[Start of section]

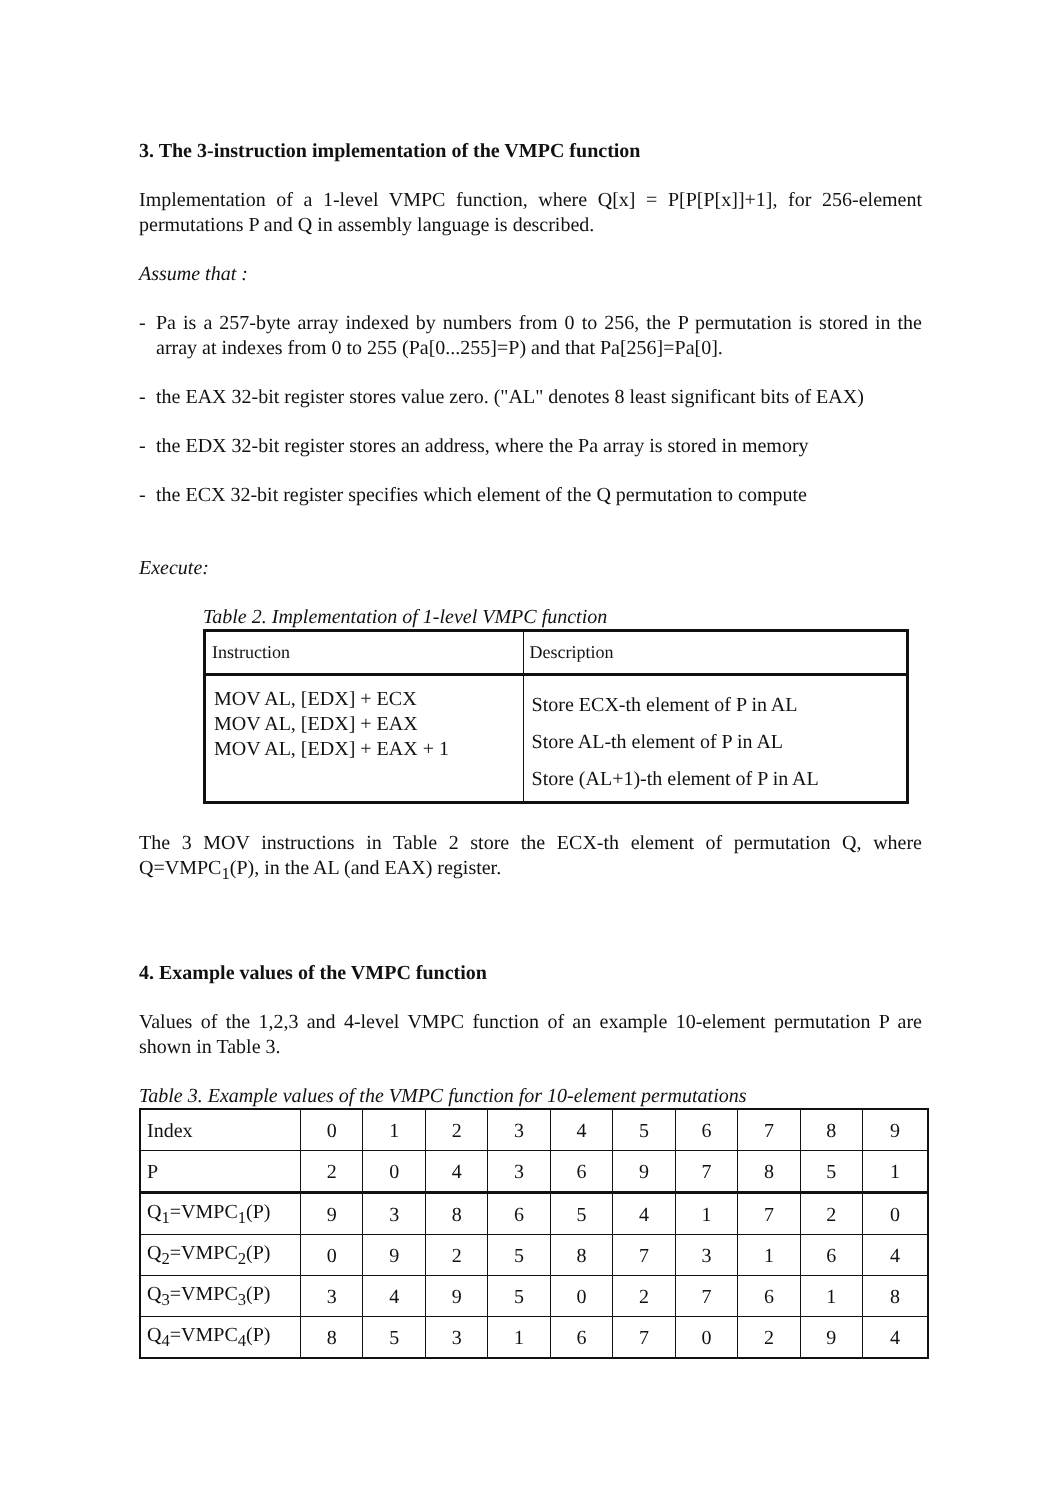3. The 3-instruction implementation of the VMPC function
Implementation of a 1-level VMPC function, where Q[x] = P[P[P[x]]+1], for 256-element permutations P and Q in assembly language is described.
Assume that :
- Pa is a 257-byte array indexed by numbers from 0 to 256, the P permutation is stored in the array at indexes from 0 to 255 (Pa[0...255]=P) and that Pa[256]=Pa[0].
- the EAX 32-bit register stores value zero. ("AL" denotes 8 least significant bits of EAX)
- the EDX 32-bit register stores an address, where the Pa array is stored in memory
- the ECX 32-bit register specifies which element of the Q permutation to compute
Execute:
Table 2. Implementation of 1-level VMPC function
| Instruction | Description |
| MOV AL, [EDX] + ECX MOV AL, [EDX] + EAX MOV AL, [EDX] + EAX + 1 | Store ECX-th element of P in AL Store AL-th element of P in AL Store (AL+1)-th element of P in AL |
The 3 MOV instructions in Table 2 store the ECX-th element of permutation Q, where Q=VMPC<sub>1</sub>(P), in the AL (and EAX) register.
4. Example values of the VMPC function
Values of the 1,2,3 and 4-level VMPC function of an example 10-element permutation P are shown in Table 3.
Table 3. Example values of the VMPC function for 10-element permutations
| Index | 0 | 1 | 2 | 3 | 4 | 5 | 6 | 7 | 8 | 9 |
| P | 2 | 0 | 4 | 3 | 6 | 9 | 7 | 8 | 5 | 1 |
| Q<sub>1</sub>=VMPC<sub>1</sub>(P) | 9 | 3 | 8 | 6 | 5 | 4 | 1 | 7 | 2 | 0 |
| Q<sub>2</sub>=VMPC<sub>2</sub>(P) | 0 | 9 | 2 | 5 | 8 | 7 | 3 | 1 | 6 | 4 |
| Q<sub>3</sub>=VMPC<sub>3</sub>(P) | 3 | 4 | 9 | 5 | 0 | 2 | 7 | 6 | 1 | 8 |
| Q<sub>4</sub>=VMPC<sub>4</sub>(P) | 8 | 5 | 3 | 1 | 6 | 7 | 0 | 2 | 9 | 4 |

[End of section]

Work to be completed :: Only the lines from the one with "- the EAX 32-bit" through the end of the material are wanted; copy them exactly, both ends included.

Your response ::
- the EAX 32-bit register stores value zero. ("AL" denotes 8 least significant bits of EAX)
- the EDX 32-bit register stores an address, where the Pa array is stored in memory
- the ECX 32-bit register specifies which element of the Q permutation to compute
Execute:
Table 2. Implementation of 1-level VMPC function
| Instruction | Description |
| MOV AL, [EDX] + ECX MOV AL, [EDX] + EAX MOV AL, [EDX] + EAX + 1 | Store ECX-th element of P in AL Store AL-th element of P in AL Store (AL+1)-th element of P in AL |
The 3 MOV instructions in Table 2 store the ECX-th element of permutation Q, where Q=VMPC<sub>1</sub>(P), in the AL (and EAX) register.
4. Example values of the VMPC function
Values of the 1,2,3 and 4-level VMPC function of an example 10-element permutation P are shown in Table 3.
Table 3. Example values of the VMPC function for 10-element permutations
| Index | 0 | 1 | 2 | 3 | 4 | 5 | 6 | 7 | 8 | 9 |
| P | 2 | 0 | 4 | 3 | 6 | 9 | 7 | 8 | 5 | 1 |
| Q<sub>1</sub>=VMPC<sub>1</sub>(P) | 9 | 3 | 8 | 6 | 5 | 4 | 1 | 7 | 2 | 0 |
| Q<sub>2</sub>=VMPC<sub>2</sub>(P) | 0 | 9 | 2 | 5 | 8 | 7 | 3 | 1 | 6 | 4 |
| Q<sub>3</sub>=VMPC<sub>3</sub>(P) | 3 | 4 | 9 | 5 | 0 | 2 | 7 | 6 | 1 | 8 |
| Q<sub>4</sub>=VMPC<sub>4</sub>(P) | 8 | 5 | 3 | 1 | 6 | 7 | 0 | 2 | 9 | 4 |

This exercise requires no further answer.